Court Denies Request For Spoliation Sanctions Absent Bad Faith

In Southeastern Mechanical Svs., Inc. v. Brody, et. al., 2009 U.S. Dist. LEXIS 69830 (M.D. Fla. July 24, 2009), U.S. Magistrate Judge Elizabeth A. Jenkins denied defendant Thermal Engineering Constr. Svs., Inc.'s motion for spoliation sanctions.

Defendants sought spoliation sanctions alleging plaintiff failed to adopt a proper litigation hold procedure prior to the time of filing this lawsuit.  In discovery, plaintiff's information technology manger testified that plaintiff retained emails on its company server until an employee deleted the email.  After such time, the email would reside on a daily backup tape which are overwritten every two weeks.   Defendant Brody's last day of employment with plaintiffs was May 27, 2008.  Within a few days of his departure, the IT manager reviewed Brody's computer and realized that his email, contacts and tasks had all been deleted from the computer.  The IT manager waited more than two weeks after Brody's departure to review backup tapes for Brody's electronically stored information.  Defendants allege that all of Brody's information had been permanently destroyed due to the automatic overwriting of the backup tapes and that plaintiff's failure to halt the automatic deletion amounted to spoliation of evidence.
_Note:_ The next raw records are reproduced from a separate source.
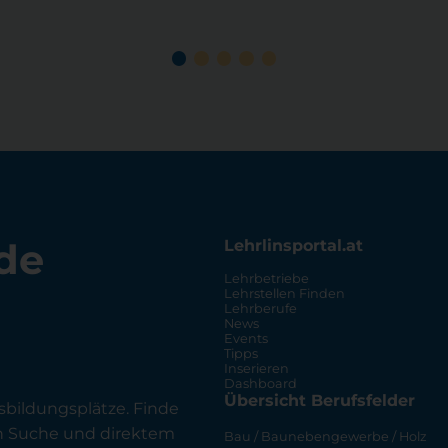
de
Lehrlinsportal.at
Lehrbetriebe
Lehrstellen Finden
Lehrberufe
News
Events
Tipps
Inserieren
Dashboard
Übersicht Berufsfelder
sbildungsplätze. Finde
en Suche und direktem
Bau / Baunebengewerbe / Holz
In Florida law, a party seeking spoliation sanctions must prove:  (1) the evidence existed at one time; (2) the alleged spoliator had a duty to preserve the evidence, and (3) the evidence was crucial to the movant's prima facie case or defense.  In addition to these factors, the 11th Circuit has indicated that spoliation sanctions are only appropriate when there is a showing of bad faith.  Mere negligence in losing or destroying records is insufficient for an adverse inference instruction.

The court held that plaintiff did not anticipate litigation until June 3, 2008 at the earliest and should have put a litigation hold in place to suspend routine overwriting of backup tapes for Brody since he was a key player in litigation whose active emails had been deleted.  However, the court ruled that defendants had not proved that plaintiff's act of overwriting the backup tapes was not done in bad faith or that any information on the backup tape was relevant to the litigation.